**Exercise aim:** In the lines below, switch every "Deny all cookies" to "Reject all cookies" and give them again with nothing else changed. Leave the pictures out of your answer.

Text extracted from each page
- Opening Delimiter -

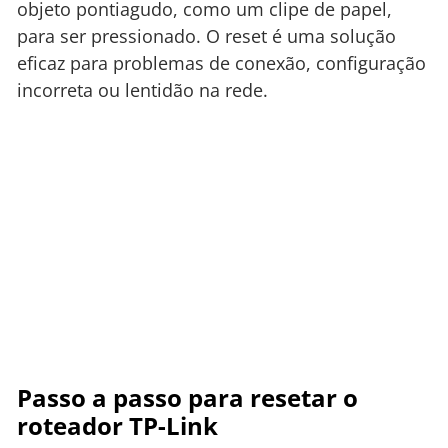
objeto pontiagudo, como um clipe de papel,
para ser pressionado. O reset é uma solução
eficaz para problemas de conexão, configuração
incorreta ou lentidão na rede.
Passo a passo para resetar o
roteador TP-Link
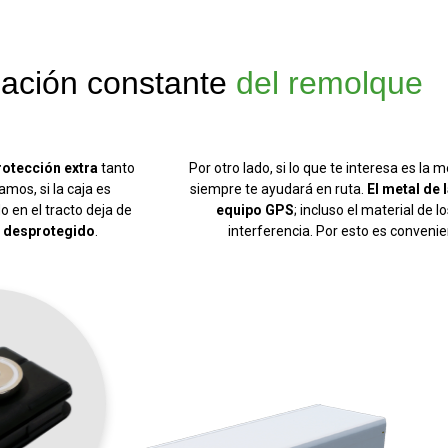
zación constante
del remolque
rotección extra
tanto
Por otro lado, si lo que te interesa es la
mos, si la caja es
siempre te ayudará en ruta.
El metal de l
 en el tracto deja de
equipo GPS
; incluso el material de
 desprotegido
.
interferencia. Por esto es conveni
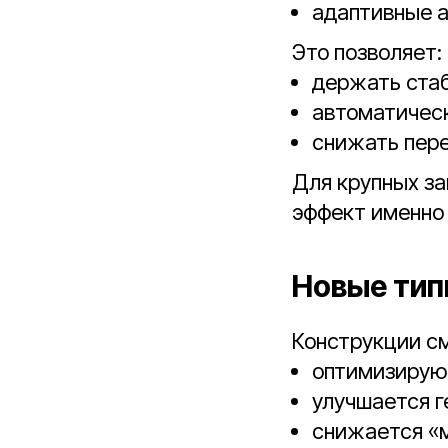
адаптивные а
Это позволяет:
держать ста
автоматическ
снижать пере
Для крупных з
эффект именно 
Новые тип
Конструкции с
оптимизирую
улучшается г
снижается «м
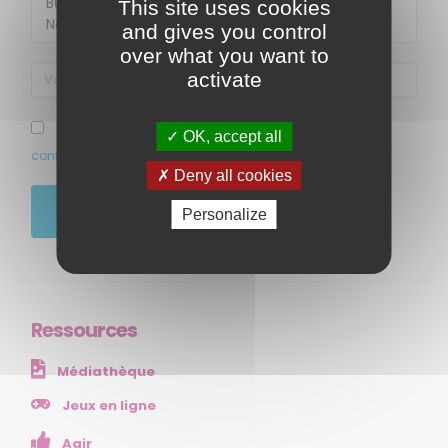
This site uses cookies
and gives you control
over what you want to
activate
MENU
J’ai pris connaissance et accepte la politique de
OK, accept all
confidentialité de ce site
Accueil
Deny all cookies
Qui sommes-nous ?
JE M'ABONNE
Personalize
Comprendre
Agir
Ressources et publications
Ressources
NOS SERVICES
Médiathèque
Presse
Collectivités
Jeux en ligne
Enseignants
Agir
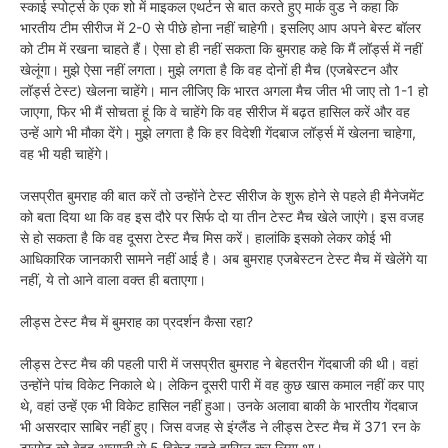
स्काई स्पोर्ट्स के एक शो में माइकल एथर्टन से बात करते हुए मार्क वुड ने कहा कि
भारतीय टीम सीरीज में 2-0 से पीछे होना नहीं चाहेगी। इसलिए आप अपने बेस्ट बॉलर
को टीम में रखना चाहते हैं। ऐसा हो ही नहीं सकता कि बुमराह कहे कि मैं लॉर्ड्स में नहीं
खेलूंगा। मुझे ऐसा नहीं लगता। मुझे लगता है कि वह दोनों ही मैच (एजबेस्टन और
लॉर्ड्स टेस्ट) खेलना चाहेंगे। मान लीजिए कि भारत अगला मैच जीत भी जाए तो 1-1 हो
जाएगा, फिर भी मैं सोचता हूं कि वे चाहेंगे कि वह सीरीज में बढ़त हासिल करें और वह
उन्हें आगे भी मौका देंगे। मुझे लगता है कि हर विदेशी गेंदबाज लॉर्ड्स में खेलना चाहेगा,
वह भी यही चाहेंगे।
जसप्रीत बुमराह की बात करें तो उन्होंने टेस्ट सीरीज के शुरू होने से पहले ही मैनेजमेंट
को बता दिया था कि वह इस दौरे पर सिर्फ दो या तीन टेस्ट मैच खेले जाएंगे। इस वजह
से हो सकता है कि वह दूसरा टेस्ट मैच मिस करें। हालांकि इसको लेकर कोई भी
आधिकारिक जानकारी सामने नहीं आई है। अब बुमराह एजबेस्टन टेस्ट मैच में खेलेंगे या
नहीं, ये तो आने वाला वक्त ही बताएगा।
लीड्स टेस्ट मैच में बुमराह का प्रदर्शन कैसा रहा?
लीड्स टेस्ट मैच की पहली पारी में जसप्रीत बुमराह ने बेहतरीन गेंदबाजी की थी। वहां
उन्होंने पांच विकेट निकाले थे। लेकिन दूसरी पारी में वह कुछ खास कमाल नहीं कर पाए
थे, वहां उन्हें एक भी विकेट हासिल नहीं हुआ। उनके अलावा बाकी के भारतीय गेंदबाज
भी असरदार साबिर नहीं हुए। जिस वजह से इंग्लैंड ने लीड्स टेस्ट मैच में 371 रन के
टारगेट को बेहद आसानी से 5 विकेट रहते हासिल कर लिया था।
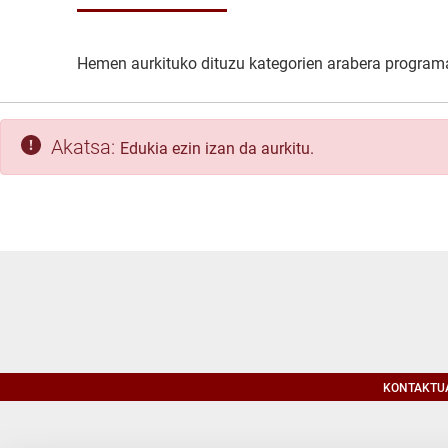
Hemen aurkituko dituzu kategorien arabera programat
Akatsa:
Edukia ezin izan da aurkitu.
KONTAKTU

- Closing Delimiter -

**Solution to the problem:**
objeto pontiagudo, como um clipe de papel,
para ser pressionado. O reset é uma solução
eficaz para problemas de conexão, configuração
incorreta ou lentidão na rede.
Passo a passo para resetar o
roteador TP-Link
zación constante
del remolque
rotección extra
tanto
Por otro lado, si lo que te interesa es la
mos, si la caja es
siempre te ayudará en ruta.
El metal de l
 en el tracto deja de
equipo GPS
; incluso el material de
 desprotegido
.
interferencia. Por esto es conveni
адаптивные а
Это позволяет:
держать ста
автоматическ
снижать пере
Для крупных з
эффект именно 
Новые тип
Конструкции с
оптимизирую
улучшается г
снижается «м
This site uses cookies
and gives you control
over what you want to
activate
MENU
J’ai pris connaissance et accepte la politique de
OK, accept all
confidentialité de ce site
Accueil
Reject all cookies
Qui sommes-nous ?
JE M'ABONNE
Personalize
Comprendre
Agir
Ressources et publications
Ressources
NOS SERVICES
Médiathèque
Presse
Collectivités
Jeux en ligne
Enseignants
Agir
स्काई स्पोर्ट्स के एक शो में माइकल एथर्टन से बात करते हुए मार्क वुड ने कहा कि
भारतीय टीम सीरीज में 2-0 से पीछे होना नहीं चाहेगी। इसलिए आप अपने बेस्ट बॉलर
को टीम में रखना चाहते हैं। ऐसा हो ही नहीं सकता कि बुमराह कहे कि मैं लॉर्ड्स में नहीं
खेलूंगा। मुझे ऐसा नहीं लगता। मुझे लगता है कि वह दोनों ही मैच (एजबेस्टन और
लॉर्ड्स टेस्ट) खेलना चाहेंगे। मान लीजिए कि भारत अगला मैच जीत भी जाए तो 1-1 हो
जाएगा, फिर भी मैं सोचता हूं कि वे चाहेंगे कि वह सीरीज में बढ़त हासिल करें और वह
उन्हें आगे भी मौका देंगे। मुझे लगता है कि हर विदेशी गेंदबाज लॉर्ड्स में खेलना चाहेगा,
वह भी यही चाहेंगे।
जसप्रीत बुमराह की बात करें तो उन्होंने टेस्ट सीरीज के शुरू होने से पहले ही मैनेजमेंट
को बता दिया था कि वह इस दौरे पर सिर्फ दो या तीन टेस्ट मैच खेले जाएंगे। इस वजह
से हो सकता है कि वह दूसरा टेस्ट मैच मिस करें। हालांकि इसको लेकर कोई भी
आधिकारिक जानकारी सामने नहीं आई है। अब बुमराह एजबेस्टन टेस्ट मैच में खेलेंगे या
नहीं, ये तो आने वाला वक्त ही बताएगा।
लीड्स टेस्ट मैच में बुमराह का प्रदर्शन कैसा रहा?
लीड्स टेस्ट मैच की पहली पारी में जसप्रीत बुमराह ने बेहतरीन गेंदबाजी की थी। वहां
उन्होंने पांच विकेट निकाले थे। लेकिन दूसरी पारी में वह कुछ खास कमाल नहीं कर पाए
थे, वहां उन्हें एक भी विकेट हासिल नहीं हुआ। उनके अलावा बाकी के भारतीय गेंदबाज
भी असरदार साबिर नहीं हुए। जिस वजह से इंग्लैंड ने लीड्स टेस्ट मैच में 371 रन के
टारगेट को बेहद आसानी से 5 विकेट रहते हासिल कर लिया था।
Hemen aurkituko dituzu kategorien arabera programat
Akatsa:
Edukia ezin izan da aurkitu.
KONTAKTU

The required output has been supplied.